Goal of the exercise: Copy the lines below exactly, starting at the one with "14: (230, 202, 0.89)" and ending at the one with "41: (153, 37, 0.70)", and leave out any picture.

Saved entries:
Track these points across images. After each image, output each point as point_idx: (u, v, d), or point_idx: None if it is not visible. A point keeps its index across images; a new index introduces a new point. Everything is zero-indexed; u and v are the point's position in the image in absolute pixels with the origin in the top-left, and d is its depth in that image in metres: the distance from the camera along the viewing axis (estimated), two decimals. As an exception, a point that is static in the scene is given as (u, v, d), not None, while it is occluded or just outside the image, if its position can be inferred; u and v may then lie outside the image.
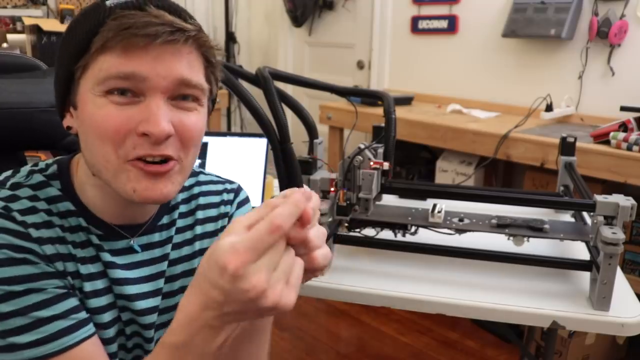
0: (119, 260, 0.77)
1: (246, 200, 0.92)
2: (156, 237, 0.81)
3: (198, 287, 0.57)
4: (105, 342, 0.76)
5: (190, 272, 0.84)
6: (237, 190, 0.91)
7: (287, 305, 0.55)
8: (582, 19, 2.49)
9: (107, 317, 0.76)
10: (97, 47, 0.66)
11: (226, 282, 0.53)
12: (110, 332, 0.77)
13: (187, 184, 0.87)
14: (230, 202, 0.89)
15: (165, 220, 0.83)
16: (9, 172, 0.76)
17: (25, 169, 0.76)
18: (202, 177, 0.90)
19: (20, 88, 1.01)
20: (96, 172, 0.71)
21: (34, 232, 0.69)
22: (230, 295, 0.54)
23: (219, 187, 0.90)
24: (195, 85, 0.70)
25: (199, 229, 0.86)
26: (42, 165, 0.77)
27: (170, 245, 0.83)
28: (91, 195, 0.75)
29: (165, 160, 0.69)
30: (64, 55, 0.71)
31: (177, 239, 0.84)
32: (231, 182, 0.92)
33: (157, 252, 0.81)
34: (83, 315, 0.71)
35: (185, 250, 0.85)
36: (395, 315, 2.59)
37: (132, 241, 0.78)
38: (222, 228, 0.88)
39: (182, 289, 0.83)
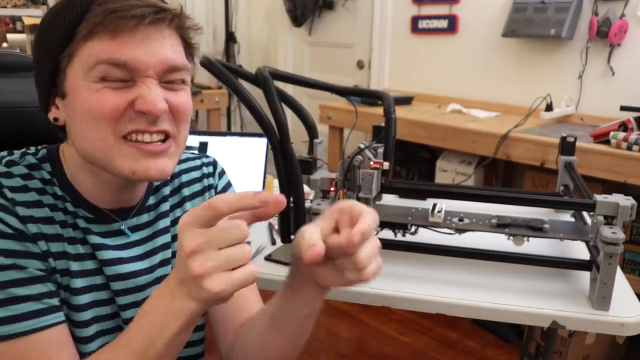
0: (110, 241, 0.79)
1: (223, 171, 0.97)
2: (144, 217, 0.84)
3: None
4: (103, 318, 0.78)
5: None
6: (214, 163, 0.96)
7: (210, 285, 0.57)
8: (582, 19, 2.49)
9: (100, 295, 0.78)
10: (84, 34, 0.68)
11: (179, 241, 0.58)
12: (108, 309, 0.79)
13: None
14: (211, 175, 0.94)
15: (151, 201, 0.85)
16: (4, 152, 0.78)
17: (18, 151, 0.78)
18: None
19: (23, 87, 1.01)
20: (89, 157, 0.73)
21: (22, 211, 0.71)
22: (179, 264, 0.59)
23: (197, 162, 0.93)
24: (182, 68, 0.73)
25: (188, 205, 0.90)
26: (32, 149, 0.79)
27: (161, 225, 0.86)
28: (83, 181, 0.77)
29: (164, 139, 0.72)
30: (45, 47, 0.72)
31: (171, 219, 0.87)
32: (206, 156, 0.96)
33: (146, 232, 0.84)
34: (55, 302, 0.72)
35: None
36: (395, 315, 2.59)
37: (122, 225, 0.80)
38: None
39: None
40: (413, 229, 1.25)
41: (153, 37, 0.70)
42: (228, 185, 0.97)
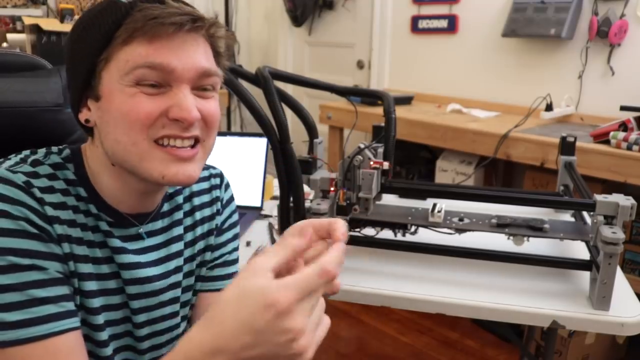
0: (129, 245, 0.80)
1: (228, 183, 0.98)
2: (159, 224, 0.85)
3: (219, 326, 0.55)
4: (114, 323, 0.79)
5: (193, 258, 0.89)
6: (221, 175, 0.97)
7: (309, 356, 0.56)
8: (582, 19, 2.49)
9: (113, 300, 0.78)
10: (123, 38, 0.69)
11: (270, 319, 0.52)
12: (119, 313, 0.79)
13: None
14: (218, 187, 0.94)
15: (165, 207, 0.86)
16: (27, 151, 0.78)
17: (42, 150, 0.78)
18: None
19: (25, 87, 1.01)
20: (120, 159, 0.73)
21: (50, 211, 0.71)
22: (265, 334, 0.53)
23: (205, 173, 0.94)
24: (213, 74, 0.75)
25: (198, 215, 0.90)
26: (55, 148, 0.79)
27: (175, 233, 0.86)
28: (106, 184, 0.77)
29: (193, 144, 0.74)
30: (82, 50, 0.73)
31: (183, 226, 0.88)
32: (213, 167, 0.96)
33: (160, 238, 0.84)
34: (71, 306, 0.71)
35: (189, 236, 0.89)
36: (395, 315, 2.59)
37: (140, 229, 0.81)
38: (218, 211, 0.93)
39: (189, 273, 0.88)
40: (413, 229, 1.25)
41: (189, 44, 0.72)
42: (231, 199, 0.97)
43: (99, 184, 0.77)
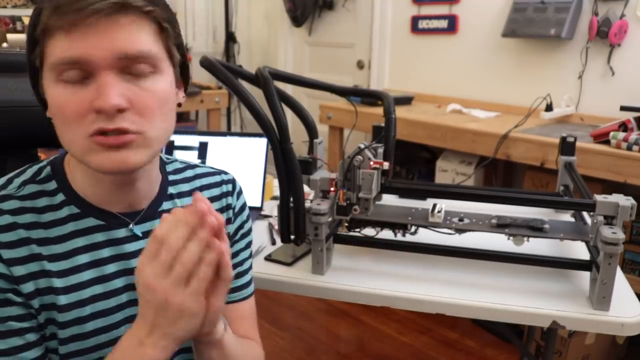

Answer area:
14: (230, 202, 0.89)
15: (165, 220, 0.83)
16: (9, 172, 0.76)
17: (25, 169, 0.76)
18: (202, 177, 0.90)
19: (20, 88, 1.01)
20: (96, 172, 0.71)
21: (34, 232, 0.69)
22: (230, 295, 0.54)
23: (219, 187, 0.90)
24: (195, 85, 0.70)
25: (199, 229, 0.86)
26: (42, 165, 0.77)
27: (170, 245, 0.83)
28: (91, 195, 0.75)
29: (165, 160, 0.69)
30: (64, 55, 0.71)
31: (177, 239, 0.84)
32: (231, 182, 0.92)
33: (157, 252, 0.81)
34: (83, 315, 0.71)
35: (185, 250, 0.85)
36: (395, 315, 2.59)
37: (132, 241, 0.78)
38: (222, 228, 0.88)
39: (182, 289, 0.83)
0: (110, 241, 0.79)
1: (223, 171, 0.97)
2: (144, 217, 0.84)
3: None
4: (103, 318, 0.78)
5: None
6: (214, 163, 0.96)
7: (210, 285, 0.57)
8: (582, 19, 2.49)
9: (100, 295, 0.78)
10: (84, 34, 0.68)
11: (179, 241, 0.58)
12: (108, 309, 0.79)
13: None
14: (211, 175, 0.94)
15: (151, 201, 0.85)
16: (4, 152, 0.78)
17: (18, 151, 0.78)
18: None
19: (23, 87, 1.01)
20: (89, 157, 0.73)
21: (22, 211, 0.71)
22: (179, 264, 0.59)
23: (197, 162, 0.93)
24: (182, 68, 0.73)
25: (188, 205, 0.90)
26: (32, 149, 0.79)
27: (161, 225, 0.86)
28: (83, 181, 0.77)
29: (164, 139, 0.72)
30: (45, 47, 0.72)
31: (171, 219, 0.87)
32: (206, 156, 0.96)
33: (146, 232, 0.84)
34: (55, 302, 0.72)
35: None
36: (395, 315, 2.59)
37: (122, 225, 0.80)
38: None
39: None
40: (413, 229, 1.25)
41: (153, 37, 0.70)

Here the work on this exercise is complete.